__DATASET CONTENT__:
- - - - - - -

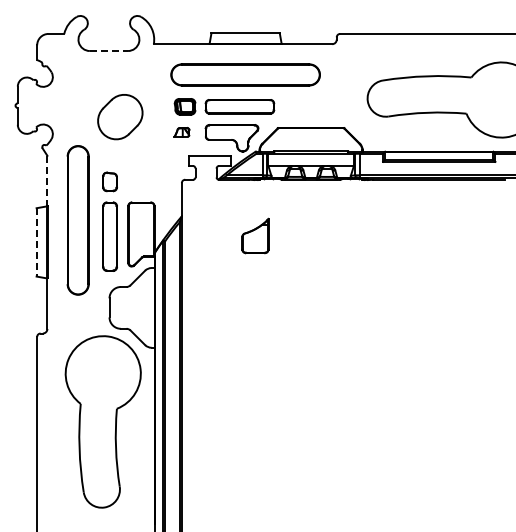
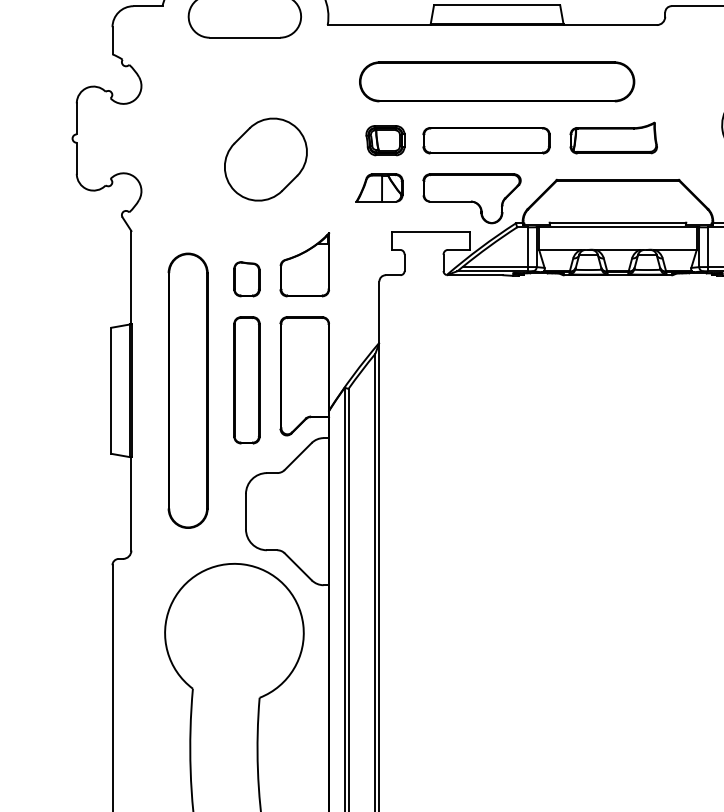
line: (109, 51) -> (245, 38), dashed -> solid
part: (308, 105) -> (613, 138), added
part: (181, 132) -> (378, 188), size x1.67
line: (47, 181) -> (131, 278), dashed -> solid
part: (77, 220) -> (186, 391), moved
part: (255, 235) -> (304, 263), moved
line: (36, 242) -> (111, 391), dashed -> solid

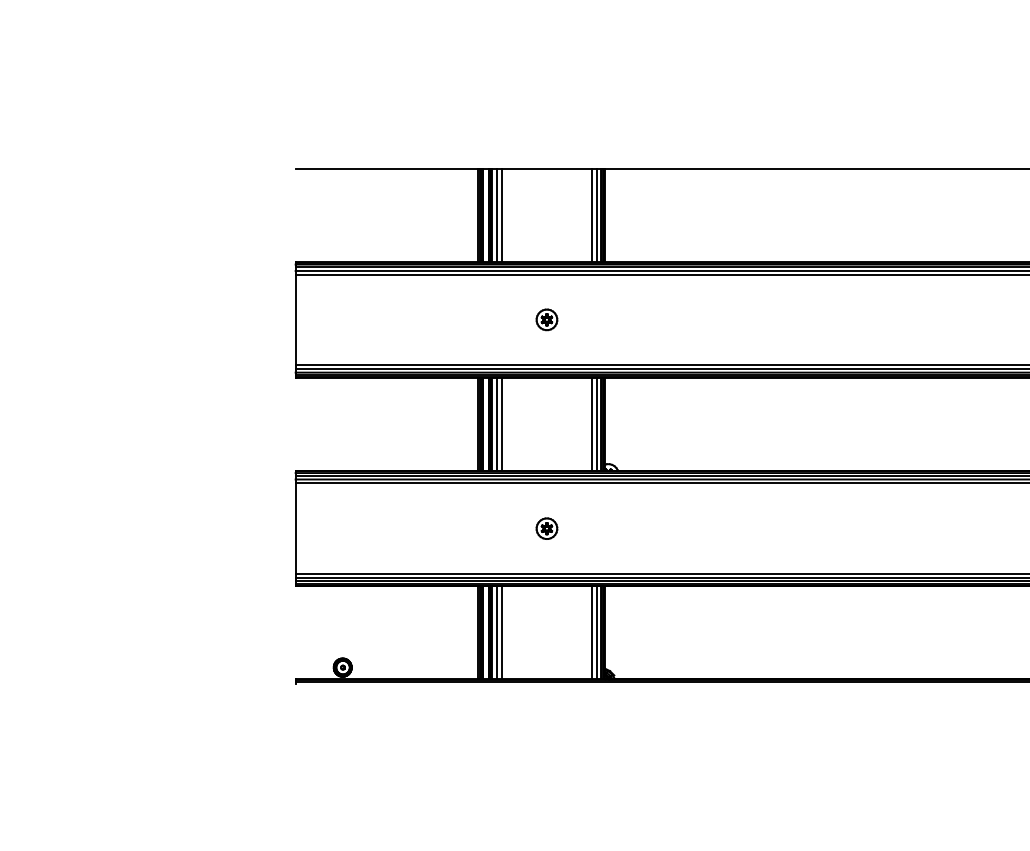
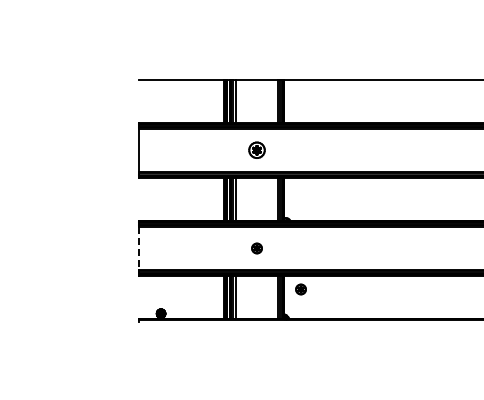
part: (545, 320) -> (256, 150), size x1.6
line: (294, 528) -> (138, 248), solid -> dashed
part: (639, 615) -> (300, 289), added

- - - - - - -

__WORK TO BE COMPLETED__: An exact copy of all the lines above is required, with the pictures removed.

__SOLUTION FOR THIS EXERCISE__:
line: (109, 51) -> (245, 38), dashed -> solid
part: (308, 105) -> (613, 138), added
part: (181, 132) -> (378, 188), size x1.67
line: (47, 181) -> (131, 278), dashed -> solid
part: (77, 220) -> (186, 391), moved
part: (255, 235) -> (304, 263), moved
line: (36, 242) -> (111, 391), dashed -> solid

part: (545, 320) -> (256, 150), size x1.6
line: (294, 528) -> (138, 248), solid -> dashed
part: (639, 615) -> (300, 289), added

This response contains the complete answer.